Clearly not one for basking too long in the glow of its success with The Amazing Adrenalini Brothers (which started off on-line at CBBC in April 2002 before moving to the CBBC digital channel in July and debuting on Nick in the U.S. in August), six-year-old Pesky is already gearing up on a new project called Invisible I.N.K. for the six to 10 set.

The 2-D toon is set in a utopian school that’s been custom-designed by its students with cool features like fizzy pop fountains and pet corners. But all is not right in this Shangri-la of educational institutes, and a secret gang of young spies – the Intelligence Network of Kids – must continually work to thwart the evil plots of Ms. MacBeth, a child-hating vice-principal who’s described as the Wicked Witch of the North meets Dick Dastardly in drag.

In one episode, MacBeth falls obsessively in love with a cleaning products guru and imposes a severe personal hygiene regimen and then an in-classroom lockdown in order to convince him to enrol his daughter. I.N.K. retaliates with stinkbombs powered by toe jam and underarm essence and gas-inducing muffins.

Denmark’s Egmont Imagination has co-developed the 26 x 11-minute series with U.K.-based Pesky, and the project is designed to play as a 360? interactive series for broadcasters that can support that format. Invisible I.N.K. will likely be rendered in 2-D Flash animation, in which case its budget should come in at around US$2.6 million.

Cartwn Cymru’s Kirk gets a little help from his friends

Starting to carve out one’s independence is a big and scary process for most preschoolers, even if you take it one small step at a time. But having a personal cheering section of pretend animal friends makes the whole ordeal much less intimidating for the namesake star of Kirk, a new 26 x 10-minute 2-D animated series from Welsh toonco Cartwn Cymru.

The pilot ep is set in a bustling shopping mall, where Kirk must board an escalator by himself for the first time when his distracted mom steps on without him. Staring up at the gargantuan metal monster into which his very overactive imagination has turned the innocuous escalator, Kirk is overcome with trepidation. The day is saved by his imaginary positivity posse, who turn the nerve-wracking experience into a fun rocket launch complete with booming countdown and futuristic space helmets.

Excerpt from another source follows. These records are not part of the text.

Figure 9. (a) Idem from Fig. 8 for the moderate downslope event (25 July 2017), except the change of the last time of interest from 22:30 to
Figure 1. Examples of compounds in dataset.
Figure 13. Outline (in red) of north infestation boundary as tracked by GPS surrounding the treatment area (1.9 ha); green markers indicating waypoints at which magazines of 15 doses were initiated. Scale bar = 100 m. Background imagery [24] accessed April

At press time, 13 Kirk scripts were ready and the other 13 mapped out, and Welsh broadcaster S4C had agreed to cover at least 25% of the US$2.9-million series budget. Cartwn Cymru would like to find two similar-sized Euro toon studios to contribute to the project, which boasts a fair bit of merch potential in the publishing and toy realms.

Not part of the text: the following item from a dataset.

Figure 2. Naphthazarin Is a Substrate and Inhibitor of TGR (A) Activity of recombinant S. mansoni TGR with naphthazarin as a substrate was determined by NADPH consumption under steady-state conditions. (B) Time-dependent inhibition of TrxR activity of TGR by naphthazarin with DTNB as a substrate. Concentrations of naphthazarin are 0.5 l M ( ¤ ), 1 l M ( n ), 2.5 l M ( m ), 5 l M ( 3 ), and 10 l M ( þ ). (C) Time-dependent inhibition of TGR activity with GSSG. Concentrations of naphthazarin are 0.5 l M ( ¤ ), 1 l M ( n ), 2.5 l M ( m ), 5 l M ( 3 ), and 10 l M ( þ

Farm life goes bonkers in Honeycomb’s Funky Valley

The newest preschool offering from U.K.-based Honeycomb Animation (which produced Grizzly Tales for Grizzly Kids and Binka) stems from founders Simon and Sara Bor’s more bizarre experiences with farm life in Devon, England – including trying to herd four sheep into the back of a Suzuki jeep.

Funky Valley features a cast of barnyard animals that are all a little too eccentric and obsessed with fun for traditional farming. The misfits start a farm of their own, where something silly happens nearly every day – whether it’s Porko the pig going on an eating binge that makes him so fat the other animals use him as a trampoline and a demolition ball; or whether it’s Fleecy the neurotic sheep falling in love with a cloud that she has mistaken for a flying ram.

Honeycomb is aiming to go into production in January for a September 2003 delivery, and Channel 5 will air the series in the U.K. Budgeted at US$2.4 million and rendered using a mix of computer manipulation, hand-drawn animation, collage and texturing techniques, Funky Valley was originally designed to play in a 52 x 10-minute format. However, Honeycomb has since decided to go with 104 x five minutes based on buyer interest in a shorter episode length.